**Work instruction**.
Answer the following questions using the article on Anthropic's voided secondary stock trades.
(a) On what date did Anthropic adopt its policy voiding secondary share trades?
(b) Which trading platforms does the article name as targets of the policy?
(c) What integration accompanied the expanded enterprise API access when Claude Platform launched on AWS?

**Text under study**.
*** Begin section ***

Anthropic Voided Secondary Stock Trades Could Trigger Major Litigation, Lawyer Warns
Crypto lawyer Gabriel Shapiro warned that Anthropic's May 11 policy voiding all secondary share trades on platforms like Forge and Hiive could trigger major litigation. The company declared any unapproved transfers of its stock as void, not voidable, foreclosing most equitable defenses for downstream buyers under Delaware corporate law. This aggressive stance raises the prospect of original sellers retaining both cash and shares while buyers have limited recourse. The move coincided with the launch of Claude Platform on AWS, expanding enterprise access to its AI models amid Anthropic's pre-IPO valuation exceeding $350 billion. The two actions reflect Anthropic's dual strategy: tightening equity control while widening AI model distribution.
Key facts
- Anthropic voided all secondary stock trades without board approval, targeting platforms like Forge and Hiive.
- Using 'void' rather than 'voidable' eliminates equitable defenses for downstream buyers under Delaware law.
- Original sellers could potentially keep both cash and shares while buyers have limited legal recourse.
- Claude Platform launched on AWS the same day, expanding enterprise API access with IAM integration.
- Policy follows Anthropic's pre-IPO valuation exceeding $350 billion and a $5B+ Amazon investment.

*** End section ***

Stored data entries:
*** Begin section ***

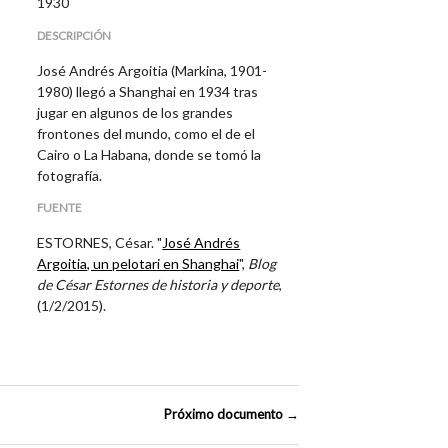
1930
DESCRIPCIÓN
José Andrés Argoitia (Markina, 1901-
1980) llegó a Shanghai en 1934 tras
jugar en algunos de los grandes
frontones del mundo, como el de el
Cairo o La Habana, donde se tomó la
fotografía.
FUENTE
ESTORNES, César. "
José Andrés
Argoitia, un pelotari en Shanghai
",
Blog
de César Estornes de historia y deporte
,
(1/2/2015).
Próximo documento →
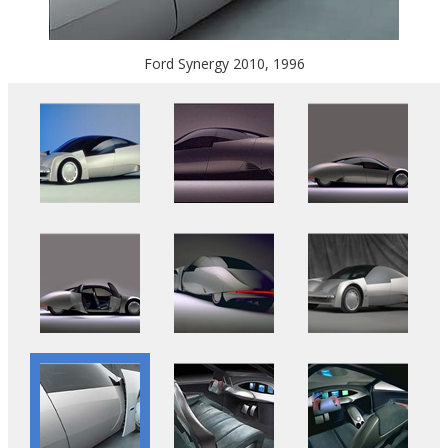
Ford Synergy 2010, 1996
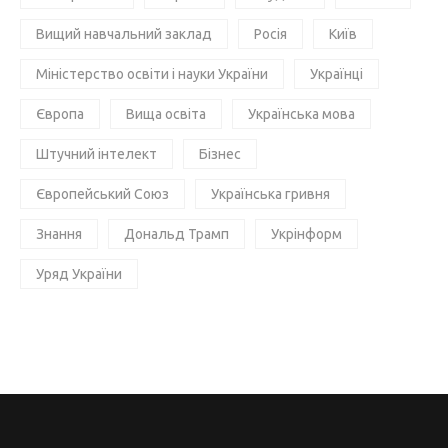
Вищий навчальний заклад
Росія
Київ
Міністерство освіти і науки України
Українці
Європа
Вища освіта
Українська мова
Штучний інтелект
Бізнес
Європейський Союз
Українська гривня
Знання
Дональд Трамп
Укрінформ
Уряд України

*** End section ***

**Answer box**.
(a) May 11
(b) Forge and Hiive
(c) IAM integration